Justice: Tariq Ramadan hospitalisé en psychiatrie

La rédaction
14:3524/03/2026, mardi
Yeni Şafak
L’islamologue suisse Tariq Ramadan a été interné en psychiatrie, le 24 mars 2026.
Crédit Photo : STEPHANE DE SAKUTIN / AFP
L’islamologue suisse Tariq Ramadan a été interné en psychiatrie, le 24 mars 2026.

Le procès pour viols de Tariq Ramadan se poursuit à Paris sans la présence de l’accusé, hospitalisé en psychiatrie en Suisse. À la veille du verdict, la cour criminelle a choisi de maintenir l’audience malgré les certificats médicaux transmis par la défense. Cette décision relance les interrogations sur le respect des droits de la défense et la cohérence de la procédure judiciaire. Déjà jugé par défaut, l’islamologue conteste les accusations et dénonce une accumulation d’irrégularités. Le verdict est attendu mercredi dans un climat de forte tension judiciaire et médiatique.

Procès Tariq Ramadan: hospitalisé en psychiatrie, l’audience maintenue malgré son absence


Le
procès de Tariq Ramadan
pour viols se poursuit devant la cour criminelle de Paris sans la présence de l’accusé. Ce dernier doit être hospitalisé en psychiatrie en Suisse, selon un certificat médical transmis par ses avocats mardi matin.

Malgré cet élément de dernière minute, la juridiction a décidé de maintenir l’audience, à la veille d’un verdict attendu mercredi. Une décision qui soulève de nouvelles interrogations sur le respect des droits fondamentaux de la défense dans ce dossier sensible.


Une absence persistante au cœur des tensions judiciaires


Depuis l’ouverture du procès le 2 mars,
Tariq Ramadan
ne s’est jamais présenté à l’audience. Sa défense évoque une aggravation de sa sclérose en plaques ayant nécessité une
hospitalisation à Genève
.

La cour a pourtant choisi de le juger par défaut, estimant qu’il ne justifiait pas d’une "excuse valable". Une décision lourde de conséquences, qui a conduit ses avocats à quitter l’audience dès les premiers jours, dénonçant une procédure déséquilibrée.


Dans ce contexte, l’annonce d’une hospitalisation en psychiatrie apparaît comme un nouvel épisode révélateur des tensions entre la défense et l’institution judiciaire.


Une procédure critiquée pour ses incohérences


Le maintien du procès en l’absence de l’accusé, malgré plusieurs certificats médicaux, alimente les critiques sur la cohérence de la justice dans cette affaire.


Pour la défense, ces décisions successives traduisent une volonté de juger coûte que coûte, au risque de fragiliser les principes fondamentaux d’un procès équitable.
Tariq Ramadan
, qui conteste l’ensemble des accusations, affirme disposer d’éléments nouveaux susceptibles de démontrer son innocence.

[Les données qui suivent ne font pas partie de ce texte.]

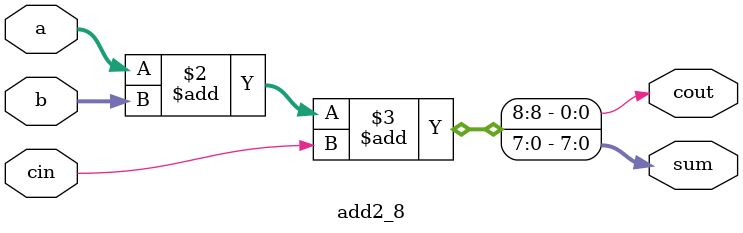
<source format=v>
module add2_8(a, b, cin, sum, cout);
  output reg [7:0] sum;
  output reg cout;
  input [7:0] a;
  input [7:0] b;
  input cin;

  always @(a, b, cin)
    {cout, sum} = a + b + cin;
endmodule

</source>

Face à ces demandes répétées de renvoi ou de réouverture des investigations, la justice française a maintenu son calendrier, renforçant le sentiment d’un traitement exceptionnel du dossier.


Verdict attendu dans un climat de controverse


Déjà condamné en Suisse dans une autre affaire,
Tariq Ramadan
encourt jusqu’à vingt ans de réclusion criminelle en France pour des faits présumés entre 2009 et 2016.

À la veille du verdict, le maintien de l’audience sans l’accusé nourrit un débat plus large sur l’équilibre entre exigence judiciaire et respect des droits de la défense.


Dans un climat de forte médiatisation, cette affaire continue de diviser, entre accusations graves et dénonciation d’un traitement jugé incohérent par ses soutiens.